Hi, I have a couple of questions concerning factoring higher-degree polynomials.

The first one comes from an example in the book:

$\displaystyle 2x^2 - 16x^2 = 0$

$\displaystyle 2x^2(x^3 - 8) = 0$

$\displaystyle 2x^2(x - 2)(x^2 + 2x + 4) = 0$

I guess my question is, how does it get from step 2 to step 3? Where does the (x - 2) come from, and where does the quadratic equation in step 3 come form?

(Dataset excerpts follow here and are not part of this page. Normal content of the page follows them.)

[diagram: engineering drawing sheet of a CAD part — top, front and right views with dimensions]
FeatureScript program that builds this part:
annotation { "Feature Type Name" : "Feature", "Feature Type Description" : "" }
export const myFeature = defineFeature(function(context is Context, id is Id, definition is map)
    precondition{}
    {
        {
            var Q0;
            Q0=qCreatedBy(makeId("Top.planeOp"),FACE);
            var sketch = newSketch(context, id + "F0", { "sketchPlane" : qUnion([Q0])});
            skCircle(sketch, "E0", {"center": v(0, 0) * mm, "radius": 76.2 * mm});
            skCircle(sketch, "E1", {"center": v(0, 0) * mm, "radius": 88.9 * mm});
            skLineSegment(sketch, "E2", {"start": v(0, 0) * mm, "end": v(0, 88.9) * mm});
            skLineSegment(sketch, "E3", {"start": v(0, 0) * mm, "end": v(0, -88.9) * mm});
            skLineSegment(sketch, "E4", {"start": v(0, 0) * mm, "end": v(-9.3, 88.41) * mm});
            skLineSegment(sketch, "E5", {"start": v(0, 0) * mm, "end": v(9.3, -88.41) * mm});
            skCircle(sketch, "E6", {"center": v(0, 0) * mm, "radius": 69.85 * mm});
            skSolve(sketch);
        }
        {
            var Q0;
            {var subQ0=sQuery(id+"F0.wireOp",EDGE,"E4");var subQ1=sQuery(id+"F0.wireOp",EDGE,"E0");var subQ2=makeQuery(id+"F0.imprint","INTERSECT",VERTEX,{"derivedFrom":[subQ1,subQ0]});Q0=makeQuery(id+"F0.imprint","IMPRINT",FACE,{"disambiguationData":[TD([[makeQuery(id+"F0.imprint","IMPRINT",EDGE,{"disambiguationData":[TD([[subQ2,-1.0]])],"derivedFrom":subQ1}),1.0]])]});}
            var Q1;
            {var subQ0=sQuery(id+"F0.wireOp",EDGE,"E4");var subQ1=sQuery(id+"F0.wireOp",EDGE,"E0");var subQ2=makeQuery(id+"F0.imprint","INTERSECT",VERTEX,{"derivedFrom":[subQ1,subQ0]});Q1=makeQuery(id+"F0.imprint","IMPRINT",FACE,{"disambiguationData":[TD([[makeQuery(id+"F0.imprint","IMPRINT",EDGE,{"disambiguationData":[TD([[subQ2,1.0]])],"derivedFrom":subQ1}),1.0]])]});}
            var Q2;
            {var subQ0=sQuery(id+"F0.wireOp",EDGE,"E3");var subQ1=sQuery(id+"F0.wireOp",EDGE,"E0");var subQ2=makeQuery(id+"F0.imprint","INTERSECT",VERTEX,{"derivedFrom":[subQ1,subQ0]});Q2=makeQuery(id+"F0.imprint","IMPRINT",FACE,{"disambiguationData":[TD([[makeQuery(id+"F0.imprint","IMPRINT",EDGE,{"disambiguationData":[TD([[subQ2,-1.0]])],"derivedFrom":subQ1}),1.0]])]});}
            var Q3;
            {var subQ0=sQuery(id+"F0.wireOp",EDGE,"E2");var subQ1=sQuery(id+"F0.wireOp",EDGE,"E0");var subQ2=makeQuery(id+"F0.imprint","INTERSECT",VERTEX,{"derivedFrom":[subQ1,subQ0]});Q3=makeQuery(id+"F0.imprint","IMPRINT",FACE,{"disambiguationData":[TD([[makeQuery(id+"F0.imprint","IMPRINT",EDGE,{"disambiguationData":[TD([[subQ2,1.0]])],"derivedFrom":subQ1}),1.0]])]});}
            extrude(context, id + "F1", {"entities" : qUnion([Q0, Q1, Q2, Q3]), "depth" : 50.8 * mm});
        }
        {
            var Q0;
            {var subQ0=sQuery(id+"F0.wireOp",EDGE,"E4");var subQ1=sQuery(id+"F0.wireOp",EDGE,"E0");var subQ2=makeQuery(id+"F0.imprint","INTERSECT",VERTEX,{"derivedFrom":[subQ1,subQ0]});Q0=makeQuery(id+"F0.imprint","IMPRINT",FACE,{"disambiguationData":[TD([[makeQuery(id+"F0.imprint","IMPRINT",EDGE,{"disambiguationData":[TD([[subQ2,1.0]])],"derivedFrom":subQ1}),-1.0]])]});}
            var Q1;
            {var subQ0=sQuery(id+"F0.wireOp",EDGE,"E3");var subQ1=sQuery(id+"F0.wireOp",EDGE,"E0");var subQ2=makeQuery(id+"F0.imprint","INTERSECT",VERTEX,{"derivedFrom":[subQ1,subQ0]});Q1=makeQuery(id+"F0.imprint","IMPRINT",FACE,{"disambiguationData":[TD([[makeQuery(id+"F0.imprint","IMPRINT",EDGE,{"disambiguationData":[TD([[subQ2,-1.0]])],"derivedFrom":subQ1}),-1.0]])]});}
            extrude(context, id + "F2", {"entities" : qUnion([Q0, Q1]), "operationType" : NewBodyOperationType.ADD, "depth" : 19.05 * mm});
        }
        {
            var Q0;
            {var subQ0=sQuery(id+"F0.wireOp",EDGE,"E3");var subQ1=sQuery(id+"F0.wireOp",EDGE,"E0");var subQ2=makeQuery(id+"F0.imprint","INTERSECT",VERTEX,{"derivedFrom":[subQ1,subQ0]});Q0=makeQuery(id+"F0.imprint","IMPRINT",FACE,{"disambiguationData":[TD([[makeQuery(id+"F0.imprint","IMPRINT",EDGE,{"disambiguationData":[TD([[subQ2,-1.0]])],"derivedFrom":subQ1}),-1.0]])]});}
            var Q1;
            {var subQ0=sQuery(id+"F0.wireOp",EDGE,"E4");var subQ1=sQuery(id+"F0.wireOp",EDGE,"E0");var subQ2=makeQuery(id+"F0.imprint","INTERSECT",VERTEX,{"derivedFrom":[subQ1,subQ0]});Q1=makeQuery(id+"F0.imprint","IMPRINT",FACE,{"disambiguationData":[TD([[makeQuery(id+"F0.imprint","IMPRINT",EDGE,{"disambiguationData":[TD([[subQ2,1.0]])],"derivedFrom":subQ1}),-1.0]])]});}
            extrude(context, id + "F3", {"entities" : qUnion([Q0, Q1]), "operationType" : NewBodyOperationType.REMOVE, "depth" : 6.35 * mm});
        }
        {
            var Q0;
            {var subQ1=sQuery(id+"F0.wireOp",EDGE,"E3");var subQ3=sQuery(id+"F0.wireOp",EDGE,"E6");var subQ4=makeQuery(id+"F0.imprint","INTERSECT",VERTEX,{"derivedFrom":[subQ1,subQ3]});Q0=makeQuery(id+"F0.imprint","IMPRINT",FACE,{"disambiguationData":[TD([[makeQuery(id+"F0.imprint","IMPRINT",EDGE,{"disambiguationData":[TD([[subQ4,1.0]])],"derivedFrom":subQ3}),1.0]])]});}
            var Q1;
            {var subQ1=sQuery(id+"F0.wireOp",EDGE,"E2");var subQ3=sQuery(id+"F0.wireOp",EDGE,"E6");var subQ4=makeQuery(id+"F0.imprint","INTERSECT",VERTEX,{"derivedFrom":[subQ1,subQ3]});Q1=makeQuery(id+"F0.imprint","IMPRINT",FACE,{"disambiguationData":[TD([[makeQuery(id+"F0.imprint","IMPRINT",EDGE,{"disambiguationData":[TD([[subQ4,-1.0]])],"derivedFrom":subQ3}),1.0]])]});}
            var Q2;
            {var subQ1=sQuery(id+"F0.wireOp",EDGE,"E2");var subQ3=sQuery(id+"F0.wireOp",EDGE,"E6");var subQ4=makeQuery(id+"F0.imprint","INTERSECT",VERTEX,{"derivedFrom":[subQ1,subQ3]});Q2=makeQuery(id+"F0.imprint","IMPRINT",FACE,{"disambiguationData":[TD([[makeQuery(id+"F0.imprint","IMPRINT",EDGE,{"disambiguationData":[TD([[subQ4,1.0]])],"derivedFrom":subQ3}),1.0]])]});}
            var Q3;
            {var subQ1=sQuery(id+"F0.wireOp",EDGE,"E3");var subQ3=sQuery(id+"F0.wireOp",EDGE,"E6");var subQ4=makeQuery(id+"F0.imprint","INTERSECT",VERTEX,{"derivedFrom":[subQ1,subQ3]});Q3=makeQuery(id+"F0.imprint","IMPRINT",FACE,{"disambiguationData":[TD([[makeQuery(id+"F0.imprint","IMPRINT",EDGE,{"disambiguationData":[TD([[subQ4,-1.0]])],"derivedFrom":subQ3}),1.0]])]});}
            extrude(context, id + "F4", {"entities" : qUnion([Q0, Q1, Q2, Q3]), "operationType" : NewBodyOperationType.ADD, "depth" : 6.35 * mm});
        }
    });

The second question is this:

$\displaystyle w^4 + 8w = 0$

The problem specifies to find all of the real and imaginary solutions for the equation. I guess I'm supposed to solve this by factoring, but I don't see how factoring could be useful in this problem. The back of the book says the solutions are 0, 2, and +- i*sqrt(3).

Thanks.

 

[stapel]

how does it get from step 2 to step 3?

Review "factoring sums and differences of cubes". (The formulas may be in the endpapers of your textbook.)

Where does the (x - 2) come from, and where does the quadratic equation in step 3 come form?

The second question is this: w⁴ + 8w = 0

...I don't see how factoring could be useful in this problem.

Take the common factor of "w" out front, and then factor the resulting sum of cubes, w³ + 2³. Then apply the Quadratic Formula to find the (complex) roots of the quadratic factor.

Eliz.

 

[foahchon]

Hmmm, never heard of that before.

Thanks for your help.